Data provided:
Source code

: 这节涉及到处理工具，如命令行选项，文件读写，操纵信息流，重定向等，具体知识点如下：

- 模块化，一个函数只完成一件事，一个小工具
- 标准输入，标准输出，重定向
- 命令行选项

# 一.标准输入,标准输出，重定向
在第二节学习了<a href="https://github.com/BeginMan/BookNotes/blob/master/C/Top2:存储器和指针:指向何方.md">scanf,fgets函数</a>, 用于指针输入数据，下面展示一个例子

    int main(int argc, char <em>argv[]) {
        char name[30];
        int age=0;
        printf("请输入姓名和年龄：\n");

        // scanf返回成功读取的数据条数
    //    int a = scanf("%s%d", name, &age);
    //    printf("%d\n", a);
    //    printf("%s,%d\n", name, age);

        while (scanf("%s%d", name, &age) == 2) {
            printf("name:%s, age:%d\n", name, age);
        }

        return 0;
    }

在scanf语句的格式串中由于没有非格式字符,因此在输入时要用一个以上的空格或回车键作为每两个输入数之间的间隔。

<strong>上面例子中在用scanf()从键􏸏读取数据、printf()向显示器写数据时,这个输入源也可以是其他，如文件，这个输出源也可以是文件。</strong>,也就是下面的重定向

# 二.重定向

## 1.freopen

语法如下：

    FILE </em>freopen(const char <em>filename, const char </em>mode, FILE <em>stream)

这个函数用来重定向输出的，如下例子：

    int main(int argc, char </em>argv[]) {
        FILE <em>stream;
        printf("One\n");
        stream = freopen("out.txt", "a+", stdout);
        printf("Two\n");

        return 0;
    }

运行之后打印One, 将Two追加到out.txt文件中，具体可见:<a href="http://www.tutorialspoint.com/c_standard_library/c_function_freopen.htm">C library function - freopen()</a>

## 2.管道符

Directions:
Can you render the lines from the one holding "## 1.freopen" through the last line, inclusive, as a Markdown table with the columns Row and Line, leaving out blank lines?

Answer to the exercise:
| Row | Line |
|---|---|
| 1 | ## 1.freopen |
| 2 | 语法如下： |
| 3 |     FILE </em>freopen(const char <em>filename, const char </em>mode, FILE <em>stream) |
| 4 | 这个函数用来重定向输出的，如下例子： |
| 5 |     int main(int argc, char </em>argv[]) { |
| 6 |         FILE <em>stream; |
| 7 |         printf("One\n"); |
| 8 |         stream = freopen("out.txt", "a+", stdout); |
| 9 |         printf("Two\n"); |
| 10 |         return 0; |
| 11 |     } |
| 12 | 运行之后打印One, 将Two追加到out.txt文件中，具体可见:<a href="http://www.tutorialspoint.com/c_standard_library/c_function_freopen.htm">C library function - freopen()</a> |
| 13 | ## 2.管道符 |